Thousands of Russian troops may be trapped after a rapid-fire Ukrainian counter-attack fought to encircle key strategic city on the very day Putin claims to be annexing it.
Moscow planned to celebrated the annexation of huge swathes of Eastern Ukraine Friday but Putin’s party was wrecked by a lightning counter-attack that may have trapped thousands of his men in a key city supposedly now part of Russia.Ukrainian sources claimed that the strategic city of Lyman, which has served as a Russian military hub in Donetsk, has been encircled and supply lines cut. “Lyman! The operation to encircle the Russian group is at the stage of completion,” said Ukrainian lawmaker Oleksiy Goncharenko on Friday. The claim could not be independently verified but, if confirmed, it would be one of the most serious Russian military losses of the war so far.
Pro-Kremlin forces have conceded that the Ukrainians have made major gains in the region and are close to cutting off the Russian staging post in northern Donetsk, which has been under Russian control since July.
Ukraine said earlier in the week they had made deep gains in the stronghold and were close to taking back the territory—despite the Russian president’s claims that the region now belonged to an enlarged Russia.
The humiliation for Moscow will continue to raise speculation that Putin could decide to lash out, in new, more brutal ways.
Russian state television political editor Maxim Yusin warned that Putin intended to push the button on a nuclear attack in the “coming days or weeks,” adding that people should “have fun because it would be a shame to live out the remaining time with pessimism.”
Military analysts say the recapture of Lyman could bolster morale and push the Ukrainian military to move to Luhansk province, which is the heart of the industrial region of the Donbas that Putin plans to annex after a bogus ballot referendum, which Western intelligence sources say was mostly held at gunpoint.

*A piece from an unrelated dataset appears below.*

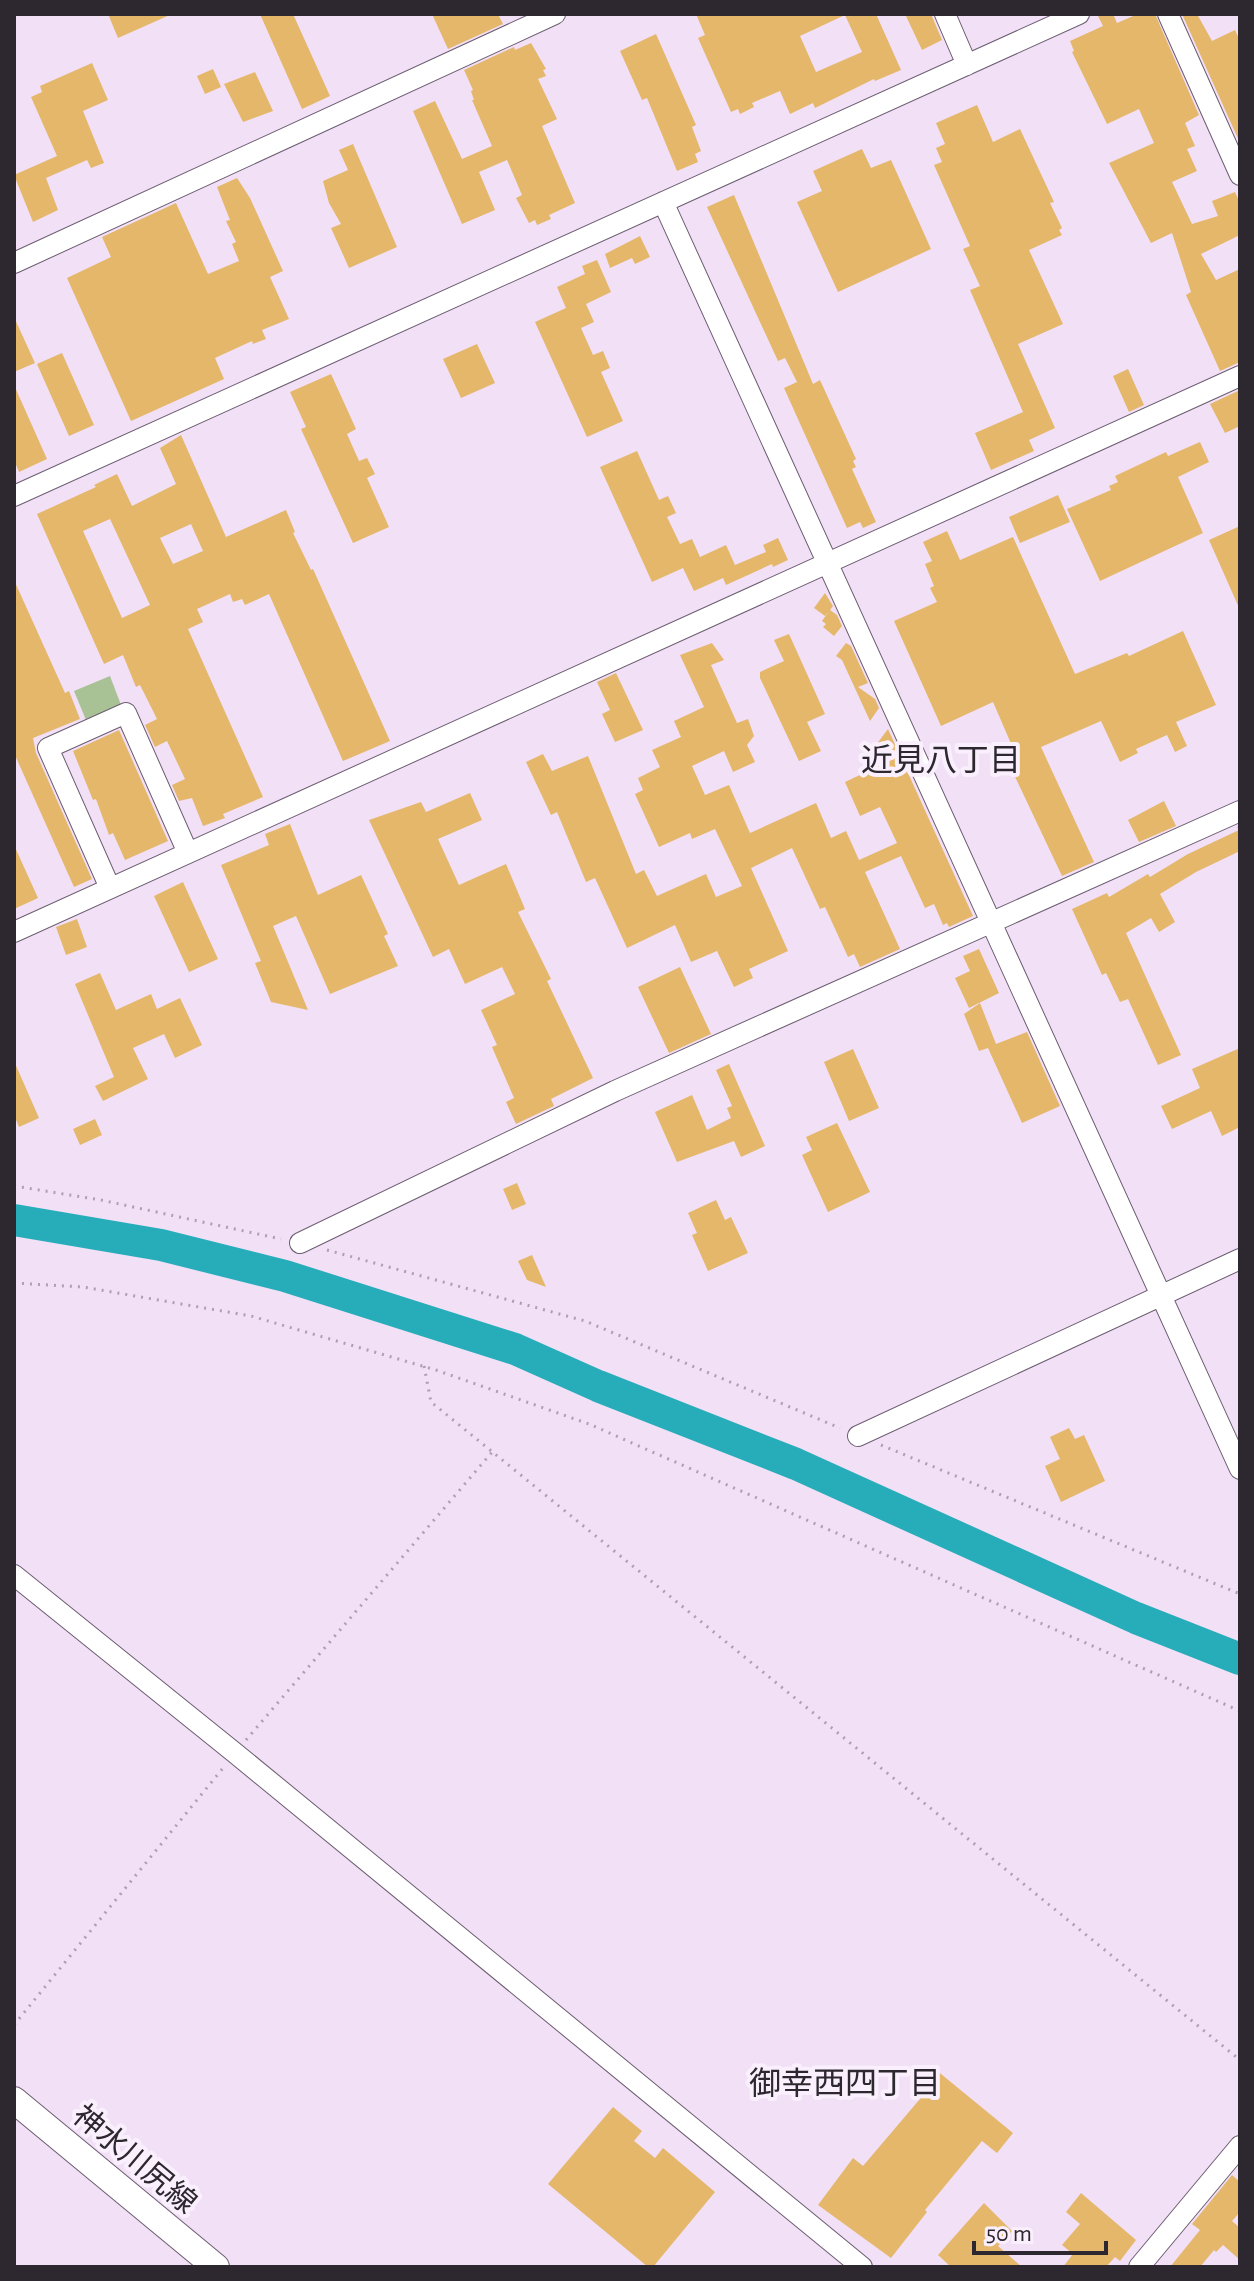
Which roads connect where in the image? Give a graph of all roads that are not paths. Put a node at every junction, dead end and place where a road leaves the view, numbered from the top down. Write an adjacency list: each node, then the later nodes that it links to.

Ukraine’s military outlined a large-scale counter attack. “If Lyman falls, our forces can… cut the main supply corridor to Russian troops in Severodonetsk and Lysychansk [in Luhansk],” Ukraine's military General Staff said on Telegram.
The British Ministry of Defense (MoD) said the gains came at the same time as a monumental supply issue for the Russians. “Medical provision for Russian combat troops in Ukraine is probably growing worse,” the MoD said Friday in its weekly war assessment bulletin. “Some newly mobilized Russian reservists have been ordered to source their own combat first aid supplies, with the advice that female sanitary products are a cost-effective solution.”
Among the other issues appears to be theft, with some new soldiers using zip ties to secure tourniquet supplies, rather than the standard Velcro attachments, which make them easier to steal. “This is almost certain to hamper or render impossible the timely application of tourniquet care in the case of catastrophic bleeding on the battlefield,” the MoD statement claims. “Russian troops’ lack of confidence in sufficient medical provision is almost certainly contributing to a declining state of morale and a lack of willingness to undertake offensive operations in many units in Ukraine.”
The British military also suggests that more Russians have escaped across the border than actually fought in the war so far after a mandatory draft was instated. “The better off and well educated are over-represented among those attempting to leave Russia,” they said. “When combined with those reservists who are being mobilized, the domestic economic impact of reduced availability of labor and the acceleration of ‘brain drain’ is likely to become increasingly significant.”